The recent bout of market volatility could drag through year’s end as investors grow jittery over the Fed’s (and Bank of Canada’s) next move. A surprise upside rate hike could be in the cards in order to drag inflation back down to more manageable levels. Currently, it seems unlikely that the 2% inflation days are coming back anytime soon. Once inflation is unleashed, it can really be difficult to reel it in again. Though rate hikes and various fiscal policies will help in the fight against high inflation, investors should expect above-average levels of price increases to stick around for at least another two years.
Stubbornly high inflation can last for many years. And it’s important for investors to do what they can to preserve their purchasing power. It’s no easy task, with the equity markets swooning in both directions. Volatility remains off the charts in both directions, making timing entries and exits very difficult.

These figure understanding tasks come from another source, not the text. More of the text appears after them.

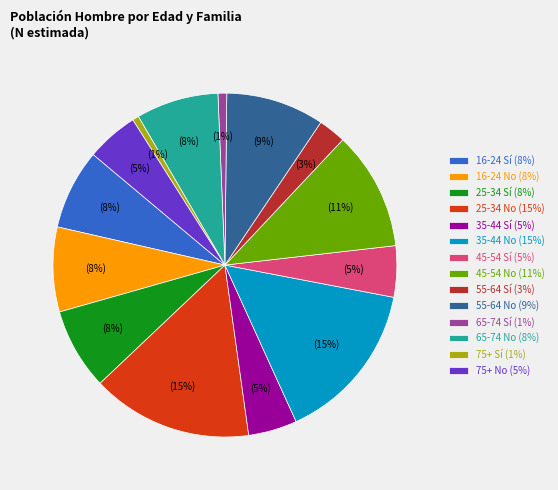

Combined, do 16-24 No (8%) and 35-44 No (15%) account for over 50%?

No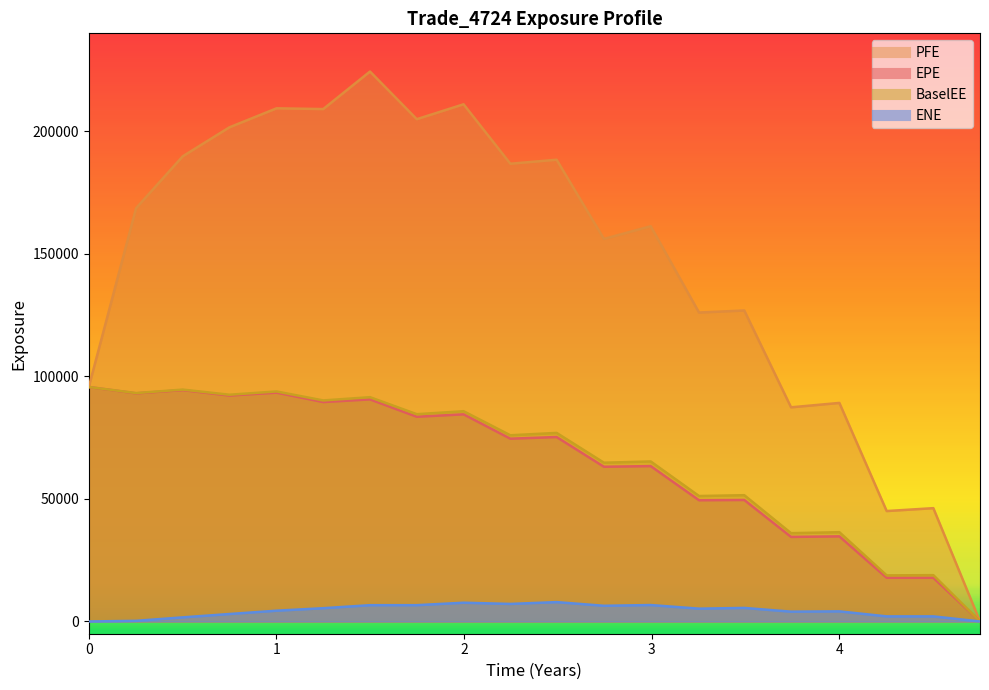

The EPE series shows 36341.6 at 4. True or false?

False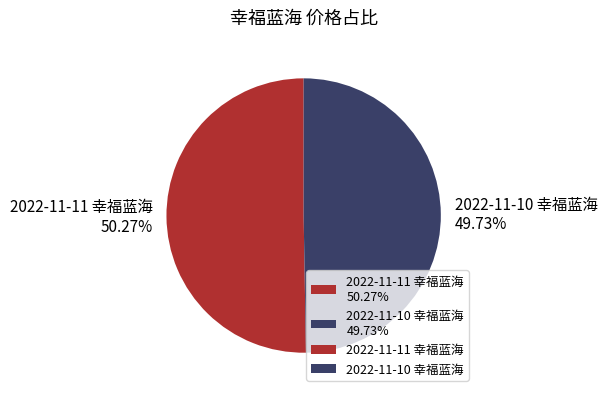

Is it true that 2022-11-10 幸福蓝海 is 43% of the pie?

False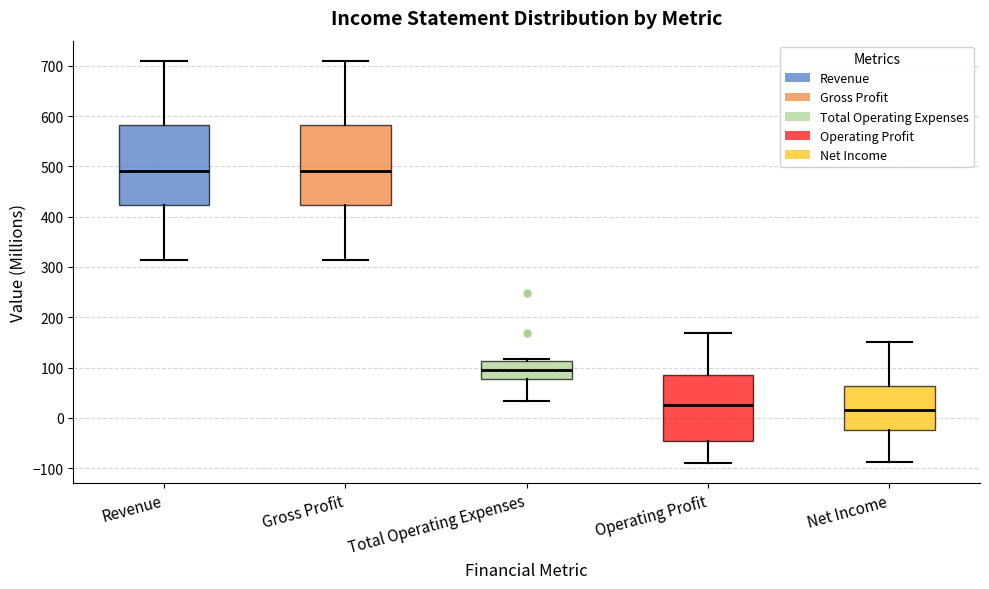

Reading left to right, transcribe this box plot: for each box, give where its median line is, the range the box spans, and where its two whiskers end, as read against the y-axis. The values are not printed on the chart, so give them approximately, as read against the axis.

Revenue: median 490, box 420 to 580, whiskers 310 to 710
Gross Profit: median 490, box 420 to 580, whiskers 310 to 710
Total Operating Expenses: median 100, box 80 to 110, whiskers 30 to 120
Operating Profit: median 30, box -50 to 90, whiskers -90 to 170
Net Income: median 20, box -20 to 60, whiskers -90 to 150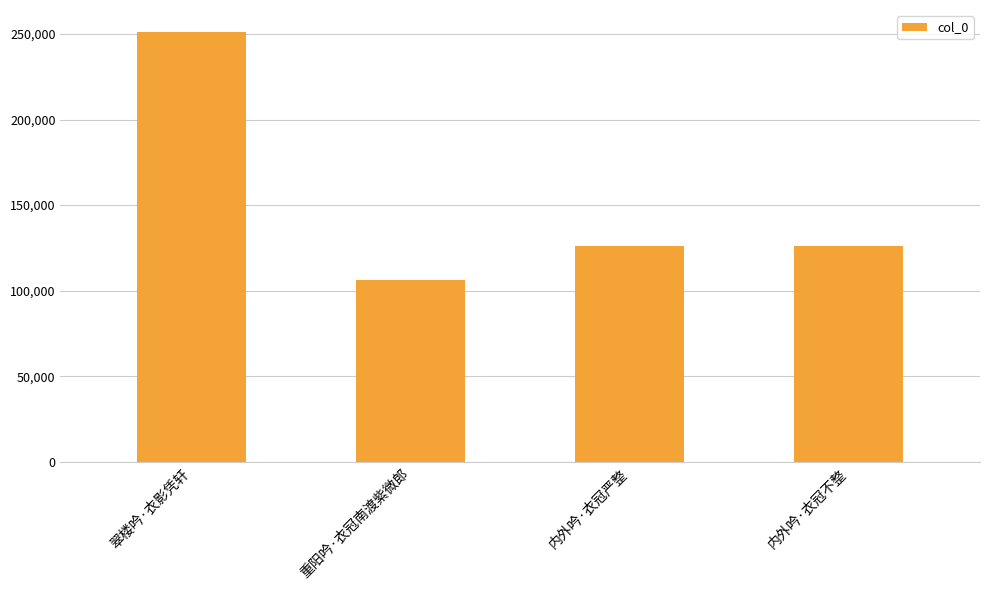

Are the bars horizontal?

No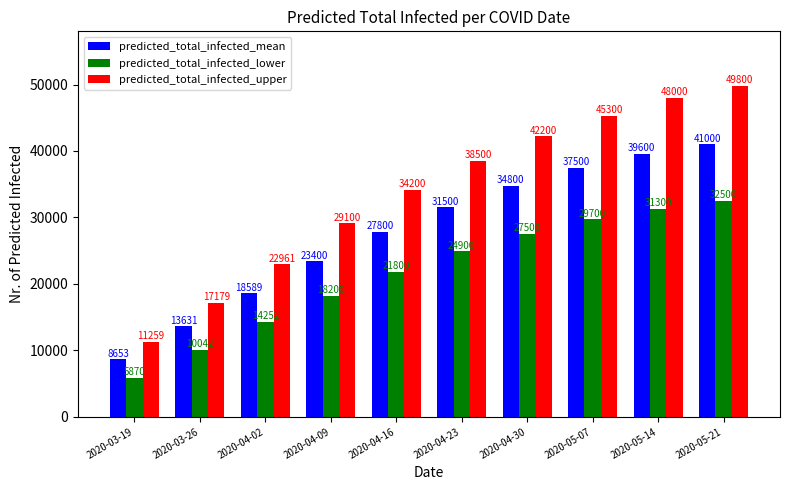

How many bars are there in each group?

3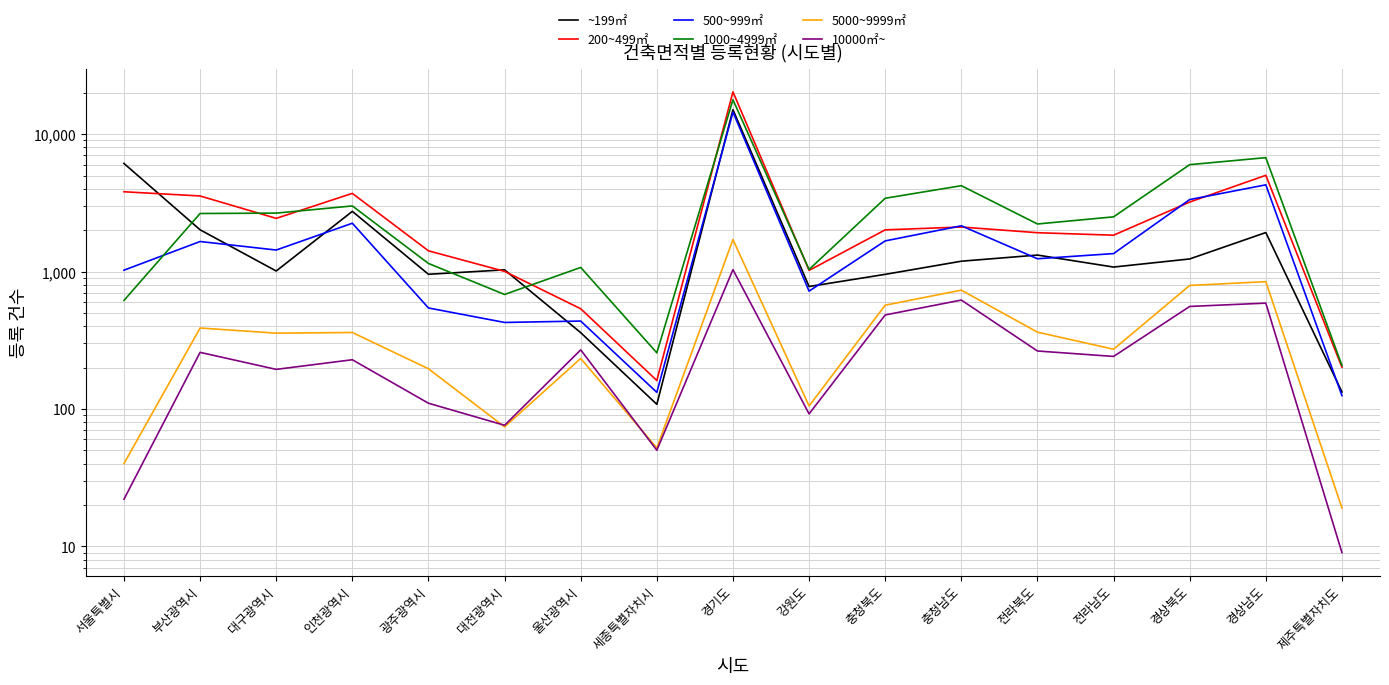

What is the difference between the 1000~4999㎡ values at 인천광역시 and 제주특별자치도?

2796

Even the most seasoned of traders will have a tough time getting in and out, given the magnitude of moves in either direction. The good news is that you don’t need to be an expert trader to resist the blow of higher inflation. A long-term investment horizon (preferably 10 years or more) and low-cost passive income plays are all you’ll need to navigate through the inflationary waters.
By year’s end, it’s hoped that inflation will fall below 7%. However, 4-6% inflation could become the new norm we’ll have to deal with. Sure, we can live with 5% inflation, with 5%-yielding dividend stocks to help you absorb the shock. That said, many passive income investors will need to increase their allocation of riskier assets to score a positive real return.
CT REIT: A top high-yielder for a low price
In the REIT (real estate investment trust) space, there are plenty of compelling bargains that offer swollen yields at a fairly low price of admission.
Here’s one that’s on my buy radar. Consider shares of CT REIT (TSX:CRT.UN), the Canadian retail REIT that was spun off from Canadian Tire nearly a decade ago. The REIT yields a rich 5.3% that’s well covered by resilient funds from operations. Undoubtedly, I noted that CT REIT was a stabler and more bountiful way to play the strength of Canadian Tire without the volatility associated with retail sales.
With a recession on the horizon, the consumer may be putting away their wallets for good when it comes to discretionary goods. In any case, Canadian Tire is a liquid retailer, with over $720 million in cash as of the end of the June 2022 quarter. With such a strong balance sheet, the firm is unlikely to miss a month’s rent, even if it means sales are to grind to a drastic slowdown.
CT REIT isn’t the most exciting passive income play in the world, but with a mere 2.4 times price-to-book (P/B) multiple, it’s definitely a low-cost way to gain exposure to a robust retail distribution network that can help you through the last waves of inflation. Shares are fresh off a 9% correction. I’d look to average into a position today, while market sentiment runs out of steam.